Les travailleurs ne peuvent pas maintenir leur engagement moral ni leur éthique de travail, tant que la culture du milieu de travail ne le permet pas.
La culture du milieu de travail prévaudra toujours sur la bonne volonté d’un travailleur d’agir de façon éthique.
« Si vous mettez une personne éthique et morale dans une culture et un environnement contraires à l’éthique et dysfonctionnel… la culture l’emportera presque à chaque fois », affirme le chercheur Lorne Michael Hartman de la Schulich School of Business de l’Université York, dans sa récente étude dans l’International Journal of Ethics and Systems, citée par HR Reporter.
Les individus trouvent toujours des moyens de se justifier, de rationaliser l’incompatibilité entre leurs actions et leurs propres valeurs morales, jusqu’à qu’il parviennent à se sentir bien avec ça. Il appartient donc à l’organisation d’établir de façon claire ce qu’elle valorise réellement.
« Si un vendeur agissant contrairement à l’éthique remporte des récompenses de vente en trompant les clients, les autres employés apprendront rapidement ce que l’organisation apprécie vraiment », résume le chercheur Lance Ferris, professeur de comportement organisationnel et ressources humaines à la Telfer School of Management de l’Université d’Ottawa.
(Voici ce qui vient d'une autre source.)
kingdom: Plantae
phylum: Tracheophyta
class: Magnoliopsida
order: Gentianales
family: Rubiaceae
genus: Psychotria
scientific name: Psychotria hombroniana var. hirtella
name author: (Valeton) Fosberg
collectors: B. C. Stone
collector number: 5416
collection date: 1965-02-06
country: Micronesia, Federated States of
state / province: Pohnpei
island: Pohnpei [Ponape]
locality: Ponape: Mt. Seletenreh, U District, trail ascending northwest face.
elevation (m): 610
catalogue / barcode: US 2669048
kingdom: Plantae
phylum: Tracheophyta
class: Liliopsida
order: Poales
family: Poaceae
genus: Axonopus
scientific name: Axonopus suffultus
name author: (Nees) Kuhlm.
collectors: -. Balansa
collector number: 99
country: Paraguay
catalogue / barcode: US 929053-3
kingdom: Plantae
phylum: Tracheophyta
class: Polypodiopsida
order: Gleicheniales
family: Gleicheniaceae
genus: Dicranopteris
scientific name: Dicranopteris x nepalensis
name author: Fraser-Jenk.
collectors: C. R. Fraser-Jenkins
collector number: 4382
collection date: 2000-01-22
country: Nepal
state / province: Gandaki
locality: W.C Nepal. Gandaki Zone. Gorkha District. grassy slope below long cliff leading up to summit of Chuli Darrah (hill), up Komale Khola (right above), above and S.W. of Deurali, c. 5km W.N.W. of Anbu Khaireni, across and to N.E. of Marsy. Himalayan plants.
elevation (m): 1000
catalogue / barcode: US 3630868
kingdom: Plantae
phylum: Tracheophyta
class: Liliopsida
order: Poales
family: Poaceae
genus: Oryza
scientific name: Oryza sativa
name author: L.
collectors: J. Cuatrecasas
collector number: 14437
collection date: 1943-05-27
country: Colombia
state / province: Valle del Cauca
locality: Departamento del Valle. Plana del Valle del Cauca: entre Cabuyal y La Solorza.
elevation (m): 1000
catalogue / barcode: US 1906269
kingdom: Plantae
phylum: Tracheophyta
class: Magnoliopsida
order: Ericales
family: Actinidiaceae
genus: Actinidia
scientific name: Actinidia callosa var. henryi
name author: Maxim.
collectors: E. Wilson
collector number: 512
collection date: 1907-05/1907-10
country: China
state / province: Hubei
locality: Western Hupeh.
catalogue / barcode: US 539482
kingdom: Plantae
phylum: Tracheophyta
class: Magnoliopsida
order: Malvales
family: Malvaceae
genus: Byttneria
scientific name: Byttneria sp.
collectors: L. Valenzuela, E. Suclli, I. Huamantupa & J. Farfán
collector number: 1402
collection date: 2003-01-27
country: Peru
Certes, certains travailleurs peuvent être portés plus naturellement à adopter un comportement égoïste ou manipulateur. Mais si l’organisation encourage la réussite à tout prix, non seulement de tels travailleurs sont encouragés dans ce comportement, mais les autres employés sont aussi poussés à agir au mépris de l’éthique.
C’est pourquoi les programmes formels d’éthique et de conformité ne fonctionnent pas, affirme Lorne Michael Hartmann, car ils ne traitent que la pointe visible de l’iceberg éthique plutôt que la base structurelle et culturelle.
La formation à l’éthique ne peut pas seulement s’adresser à l’employé, souligne Lance Ferris. Elle doit aussi considérer le système dans lequel il travaille.